━━━━━ Exercise inputs ━━━━━

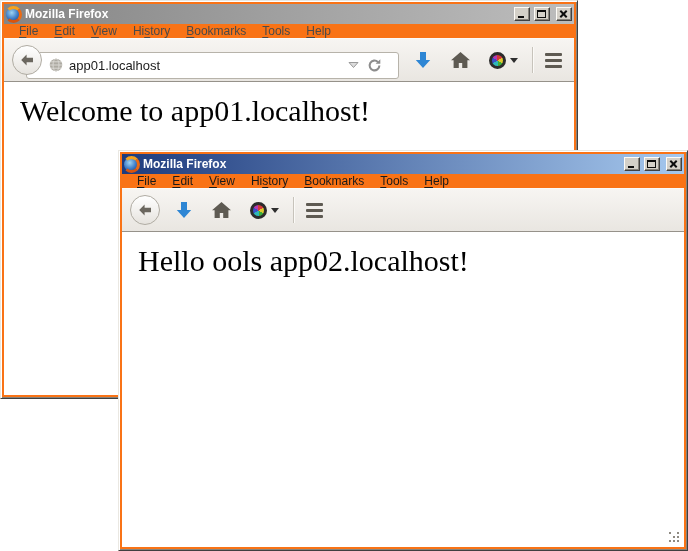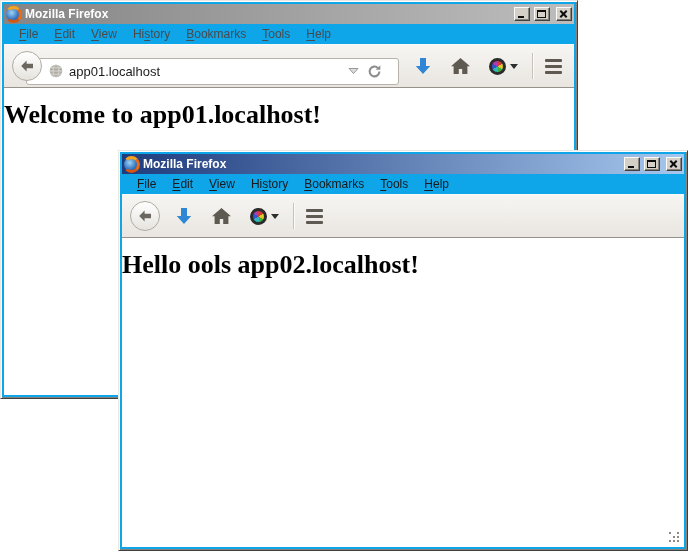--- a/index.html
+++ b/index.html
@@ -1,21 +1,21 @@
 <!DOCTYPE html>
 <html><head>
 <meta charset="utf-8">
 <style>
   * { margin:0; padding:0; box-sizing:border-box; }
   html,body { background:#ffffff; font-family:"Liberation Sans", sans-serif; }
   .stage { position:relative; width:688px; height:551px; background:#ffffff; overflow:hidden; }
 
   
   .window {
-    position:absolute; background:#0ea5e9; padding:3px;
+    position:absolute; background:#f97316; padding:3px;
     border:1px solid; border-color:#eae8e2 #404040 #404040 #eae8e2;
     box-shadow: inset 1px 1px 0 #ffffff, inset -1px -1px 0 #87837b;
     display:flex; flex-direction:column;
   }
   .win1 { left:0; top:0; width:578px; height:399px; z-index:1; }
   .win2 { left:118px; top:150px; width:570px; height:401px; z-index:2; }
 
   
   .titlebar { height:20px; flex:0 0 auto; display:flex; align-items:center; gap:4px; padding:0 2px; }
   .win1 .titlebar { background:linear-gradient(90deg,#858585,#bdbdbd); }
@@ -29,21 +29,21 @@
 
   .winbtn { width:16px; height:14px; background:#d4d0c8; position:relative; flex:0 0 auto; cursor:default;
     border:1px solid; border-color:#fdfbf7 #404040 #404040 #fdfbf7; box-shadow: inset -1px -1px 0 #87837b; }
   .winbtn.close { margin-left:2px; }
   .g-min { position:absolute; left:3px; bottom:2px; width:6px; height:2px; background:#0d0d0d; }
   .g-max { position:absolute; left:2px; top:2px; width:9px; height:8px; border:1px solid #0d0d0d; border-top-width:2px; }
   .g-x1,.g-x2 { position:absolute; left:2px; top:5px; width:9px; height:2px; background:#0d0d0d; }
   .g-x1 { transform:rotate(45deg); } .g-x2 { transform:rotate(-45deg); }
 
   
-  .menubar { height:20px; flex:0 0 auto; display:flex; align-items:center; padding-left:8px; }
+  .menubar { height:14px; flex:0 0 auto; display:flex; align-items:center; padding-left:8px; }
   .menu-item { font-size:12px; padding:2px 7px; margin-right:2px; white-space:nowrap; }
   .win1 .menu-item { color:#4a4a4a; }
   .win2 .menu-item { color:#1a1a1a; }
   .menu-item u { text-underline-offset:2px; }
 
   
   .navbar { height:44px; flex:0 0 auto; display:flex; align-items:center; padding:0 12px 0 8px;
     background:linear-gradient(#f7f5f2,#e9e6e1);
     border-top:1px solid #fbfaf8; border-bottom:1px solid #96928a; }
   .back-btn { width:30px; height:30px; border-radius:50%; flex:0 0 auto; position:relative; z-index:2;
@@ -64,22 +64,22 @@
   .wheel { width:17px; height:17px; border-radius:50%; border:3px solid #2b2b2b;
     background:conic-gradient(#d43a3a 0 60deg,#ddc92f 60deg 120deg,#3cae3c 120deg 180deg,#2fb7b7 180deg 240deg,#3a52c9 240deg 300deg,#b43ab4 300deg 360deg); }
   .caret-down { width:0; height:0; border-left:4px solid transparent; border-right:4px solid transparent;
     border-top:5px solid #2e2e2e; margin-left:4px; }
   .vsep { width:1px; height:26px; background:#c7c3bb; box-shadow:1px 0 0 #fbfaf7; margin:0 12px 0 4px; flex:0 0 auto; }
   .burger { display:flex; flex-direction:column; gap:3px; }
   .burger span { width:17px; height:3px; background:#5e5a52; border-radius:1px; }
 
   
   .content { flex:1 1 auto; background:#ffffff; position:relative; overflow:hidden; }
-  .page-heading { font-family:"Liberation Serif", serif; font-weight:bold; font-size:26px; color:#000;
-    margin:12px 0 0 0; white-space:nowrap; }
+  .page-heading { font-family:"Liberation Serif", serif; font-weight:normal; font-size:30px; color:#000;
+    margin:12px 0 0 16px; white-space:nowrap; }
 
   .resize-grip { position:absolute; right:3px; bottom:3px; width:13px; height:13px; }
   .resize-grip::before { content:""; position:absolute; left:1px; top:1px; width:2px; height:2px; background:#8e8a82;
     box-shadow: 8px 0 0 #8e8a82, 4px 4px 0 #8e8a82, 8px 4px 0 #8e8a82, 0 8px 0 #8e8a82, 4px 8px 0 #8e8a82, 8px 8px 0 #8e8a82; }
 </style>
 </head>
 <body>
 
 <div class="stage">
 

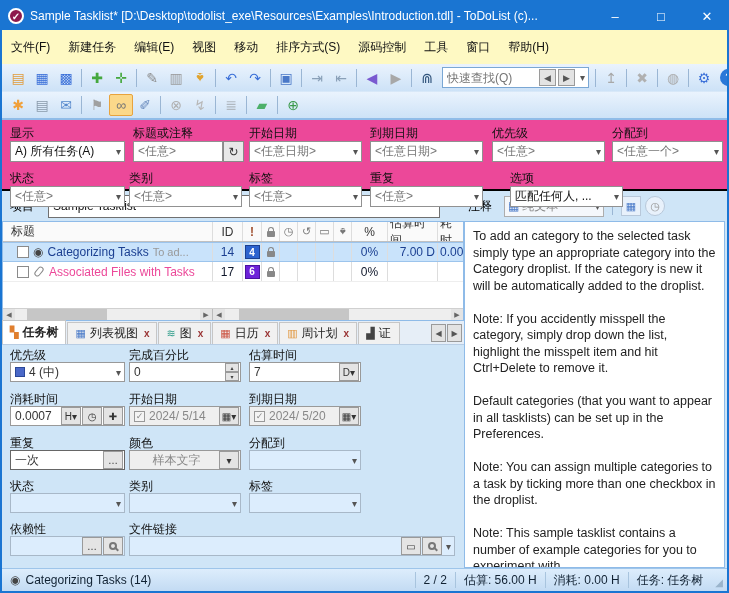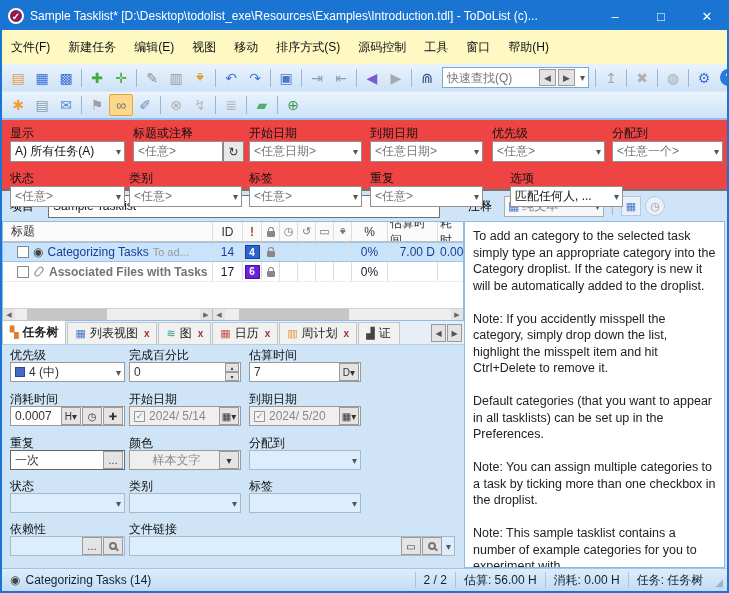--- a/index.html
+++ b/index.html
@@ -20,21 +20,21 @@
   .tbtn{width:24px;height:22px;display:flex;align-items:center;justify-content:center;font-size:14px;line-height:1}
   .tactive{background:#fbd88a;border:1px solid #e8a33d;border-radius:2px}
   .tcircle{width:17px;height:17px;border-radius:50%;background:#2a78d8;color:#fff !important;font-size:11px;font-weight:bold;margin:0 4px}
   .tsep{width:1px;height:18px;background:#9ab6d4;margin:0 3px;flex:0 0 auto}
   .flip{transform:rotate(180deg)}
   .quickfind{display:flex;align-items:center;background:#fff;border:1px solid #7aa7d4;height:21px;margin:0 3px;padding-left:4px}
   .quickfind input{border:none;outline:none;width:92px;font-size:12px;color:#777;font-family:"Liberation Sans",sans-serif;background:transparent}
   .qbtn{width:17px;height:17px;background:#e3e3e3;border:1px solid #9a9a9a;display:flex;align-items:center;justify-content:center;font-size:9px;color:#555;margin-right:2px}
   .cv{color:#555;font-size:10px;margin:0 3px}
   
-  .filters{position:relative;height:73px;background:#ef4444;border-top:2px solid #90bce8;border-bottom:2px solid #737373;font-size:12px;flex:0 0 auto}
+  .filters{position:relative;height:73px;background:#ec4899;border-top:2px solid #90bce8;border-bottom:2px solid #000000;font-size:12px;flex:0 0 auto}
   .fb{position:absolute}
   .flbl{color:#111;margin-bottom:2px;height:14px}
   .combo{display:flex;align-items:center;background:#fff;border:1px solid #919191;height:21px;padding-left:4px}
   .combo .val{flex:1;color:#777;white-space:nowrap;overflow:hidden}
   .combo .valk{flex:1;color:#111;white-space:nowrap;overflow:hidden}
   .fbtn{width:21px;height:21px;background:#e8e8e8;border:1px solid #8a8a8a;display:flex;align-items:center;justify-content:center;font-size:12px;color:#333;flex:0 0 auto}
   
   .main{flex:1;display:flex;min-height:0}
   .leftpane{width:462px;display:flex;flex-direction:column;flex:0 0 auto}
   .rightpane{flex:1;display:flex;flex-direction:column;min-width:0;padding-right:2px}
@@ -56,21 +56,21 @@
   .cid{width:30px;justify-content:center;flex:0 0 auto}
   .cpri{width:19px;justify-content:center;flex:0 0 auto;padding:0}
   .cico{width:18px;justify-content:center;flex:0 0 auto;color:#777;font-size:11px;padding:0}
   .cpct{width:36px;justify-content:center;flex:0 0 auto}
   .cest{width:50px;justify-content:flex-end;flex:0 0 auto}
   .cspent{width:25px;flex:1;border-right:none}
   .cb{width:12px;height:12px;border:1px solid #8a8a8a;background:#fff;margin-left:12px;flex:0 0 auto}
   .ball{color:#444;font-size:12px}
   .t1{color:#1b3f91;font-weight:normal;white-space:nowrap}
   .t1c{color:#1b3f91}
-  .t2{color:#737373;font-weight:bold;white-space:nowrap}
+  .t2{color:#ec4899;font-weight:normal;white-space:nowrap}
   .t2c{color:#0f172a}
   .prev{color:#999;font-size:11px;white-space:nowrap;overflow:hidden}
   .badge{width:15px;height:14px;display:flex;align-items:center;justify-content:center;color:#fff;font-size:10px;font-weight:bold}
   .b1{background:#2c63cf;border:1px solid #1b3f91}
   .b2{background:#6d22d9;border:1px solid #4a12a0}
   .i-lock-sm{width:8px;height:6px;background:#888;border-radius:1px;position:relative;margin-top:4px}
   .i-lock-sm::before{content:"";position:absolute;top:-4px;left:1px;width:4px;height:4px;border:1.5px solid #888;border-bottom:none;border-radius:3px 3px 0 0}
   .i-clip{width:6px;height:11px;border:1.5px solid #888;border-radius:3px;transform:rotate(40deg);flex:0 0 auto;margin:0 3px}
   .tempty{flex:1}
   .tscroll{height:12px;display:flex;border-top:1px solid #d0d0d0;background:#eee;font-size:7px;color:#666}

━━━━━

Work instructions
When pictures appear in the records above, leave them out and reproduce exactly each line from the first through the line containing "box-shadow: inset 1px", both included.

Result
--- a/index.html
+++ b/index.html
@@ -1,21 +1,21 @@
 <!DOCTYPE html>
 <html><head>
 <meta charset="utf-8">
 <style>
   * { margin:0; padding:0; box-sizing:border-box; }
   html,body { background:#ffffff; font-family:"Liberation Sans", sans-serif; }
   .stage { position:relative; width:688px; height:551px; background:#ffffff; overflow:hidden; }
 
   
   .window {
-    position:absolute; background:#0ea5e9; padding:3px;
+    position:absolute; background:#f97316; padding:3px;
     border:1px solid; border-color:#eae8e2 #404040 #404040 #eae8e2;
     box-shadow: inset 1px 1px 0 #ffffff, inset -1px -1px 0 #87837b;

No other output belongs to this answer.